» **Work request 1**: Condense the paragraph of the RPE cytokine excerpt that begins "Microarray analysis showed that" into a short bulleted list that keeps its main findings.
» **Work request 2**: Reproduce everything in the RPE cytokine excerpt from "Confluent cultures of" down to "an endogenous control.", word for word.

» **Document excerpt**:
§ §

Confluent cultures of adult human RPE cells established from donor eyes were treated with the inflammatory cytokine mixture (IFN-γ + TNF-α + IL-1β) in a serum free medium for various time intervals. The total RNA fraction was then isolated for microarray analysis of gene expression with Affymetrix GeneChip arrays. Real-time PCR analysis was performed using TaqMan reagents (Applied Biosystems) with GAPDH as an endogenous control.
Microarray analysis showed that the human RPE cells in culture respond to the inflammatory cytokines (IFN-γ, TNF-α and IL-1β) by markedly decreasing the expression of retinol dehydrogenase genes RDH5 and RDH10. Real-time PCR analysis showed that the cytokine treatment resulted in more than 90% reduction in the expression of both RDH5 and RDH10. The decrease in the expression of these genes was both time- and concentration-dependent, and was observed even when the cells were treated for 16 hours with concentrations of IFN-γ, TNF-α and IL-1β as low as 1 unit/ml, 0.1 ng/ml and 0.1 ng/ml, respectively. IFN-γ, TNF-α or IL-1β when tested individually showed similar ability to decrease the RDH5 and RDH10 expression in the RPE cells, however, the combination of IFN-γ with either TNF-α or IL-1β elicited the maximum response. The human RPE cell line ARPE-19 also responded to the cytokine mixture by drastically decreasing the expression of RDH5 and RDH10.

§ §

» **Entries supplied**:
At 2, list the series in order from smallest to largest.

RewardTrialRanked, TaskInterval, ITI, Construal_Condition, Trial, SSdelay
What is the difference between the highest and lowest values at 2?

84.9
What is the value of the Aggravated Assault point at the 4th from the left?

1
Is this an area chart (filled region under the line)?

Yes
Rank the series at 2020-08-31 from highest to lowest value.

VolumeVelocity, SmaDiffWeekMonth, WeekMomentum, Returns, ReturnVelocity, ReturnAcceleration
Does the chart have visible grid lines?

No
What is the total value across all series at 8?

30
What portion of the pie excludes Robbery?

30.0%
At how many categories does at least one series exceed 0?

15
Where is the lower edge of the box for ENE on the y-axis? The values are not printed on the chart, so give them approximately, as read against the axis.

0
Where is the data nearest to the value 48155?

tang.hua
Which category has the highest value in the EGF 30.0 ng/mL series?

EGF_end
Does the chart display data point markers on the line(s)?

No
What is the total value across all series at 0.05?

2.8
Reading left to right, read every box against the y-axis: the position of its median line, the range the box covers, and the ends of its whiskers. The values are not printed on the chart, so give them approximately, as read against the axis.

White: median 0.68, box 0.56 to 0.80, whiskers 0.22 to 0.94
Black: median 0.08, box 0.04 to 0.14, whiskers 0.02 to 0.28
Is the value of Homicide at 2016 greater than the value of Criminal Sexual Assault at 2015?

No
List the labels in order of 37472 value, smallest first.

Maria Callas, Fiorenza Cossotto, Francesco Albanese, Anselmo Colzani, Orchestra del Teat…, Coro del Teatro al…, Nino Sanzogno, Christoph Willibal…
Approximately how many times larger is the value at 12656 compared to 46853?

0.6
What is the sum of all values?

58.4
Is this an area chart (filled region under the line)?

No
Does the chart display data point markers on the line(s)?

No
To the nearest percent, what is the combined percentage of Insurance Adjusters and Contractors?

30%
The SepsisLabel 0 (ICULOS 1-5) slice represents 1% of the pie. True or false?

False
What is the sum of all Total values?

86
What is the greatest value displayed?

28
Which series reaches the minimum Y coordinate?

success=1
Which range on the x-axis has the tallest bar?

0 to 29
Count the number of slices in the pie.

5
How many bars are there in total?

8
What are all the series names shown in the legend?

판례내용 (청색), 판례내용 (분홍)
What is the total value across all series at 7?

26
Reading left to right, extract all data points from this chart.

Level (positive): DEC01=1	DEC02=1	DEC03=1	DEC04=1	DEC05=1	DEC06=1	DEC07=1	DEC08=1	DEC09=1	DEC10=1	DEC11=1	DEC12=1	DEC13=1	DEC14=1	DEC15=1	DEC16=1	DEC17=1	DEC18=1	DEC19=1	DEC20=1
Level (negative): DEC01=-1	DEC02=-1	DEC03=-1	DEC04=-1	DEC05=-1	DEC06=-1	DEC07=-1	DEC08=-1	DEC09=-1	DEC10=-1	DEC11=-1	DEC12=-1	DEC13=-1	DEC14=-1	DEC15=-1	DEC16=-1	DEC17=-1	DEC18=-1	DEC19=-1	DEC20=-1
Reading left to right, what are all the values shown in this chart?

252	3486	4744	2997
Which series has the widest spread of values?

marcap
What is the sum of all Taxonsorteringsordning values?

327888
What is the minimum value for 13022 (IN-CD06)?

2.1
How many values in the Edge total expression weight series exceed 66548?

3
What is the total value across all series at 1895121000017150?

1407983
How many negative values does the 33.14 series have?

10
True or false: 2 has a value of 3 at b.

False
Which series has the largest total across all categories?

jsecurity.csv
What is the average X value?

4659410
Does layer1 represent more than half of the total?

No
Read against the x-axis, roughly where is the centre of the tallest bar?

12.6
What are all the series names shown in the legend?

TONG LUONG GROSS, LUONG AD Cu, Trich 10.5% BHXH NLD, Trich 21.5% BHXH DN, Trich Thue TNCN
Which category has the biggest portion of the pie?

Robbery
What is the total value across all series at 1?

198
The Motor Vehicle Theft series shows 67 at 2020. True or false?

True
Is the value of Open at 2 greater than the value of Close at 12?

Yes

§ §

» **Your response 1**:
- Cultured human RPE cells markedly reduced RDH5 and RDH10 expression in response to IFN-γ, TNF-α and IL-1β.
- Real-time PCR showed a reduction of more than 90% for both genes.
- The decrease depended on time and concentration. It occurred even after 16 hours at 1 unit/ml IFN-γ, 0.1 ng/ml TNF-α and 0.1 ng/ml IL-1β.
- Each cytokine alone had a similar effect. IFN-γ combined with TNF-α or IL-1β produced the maximum response.
- The ARPE-19 cell line also sharply reduced RDH5 and RDH10 expression after treatment with the cytokine mixture.

» **Your response 2**:
Confluent cultures of adult human RPE cells established from donor eyes were treated with the inflammatory cytokine mixture (IFN-γ + TNF-α + IL-1β) in a serum free medium for various time intervals. The total RNA fraction was then isolated for microarray analysis of gene expression with Affymetrix GeneChip arrays. Real-time PCR analysis was performed using TaqMan reagents (Applied Biosystems) with GAPDH as an endogenous control.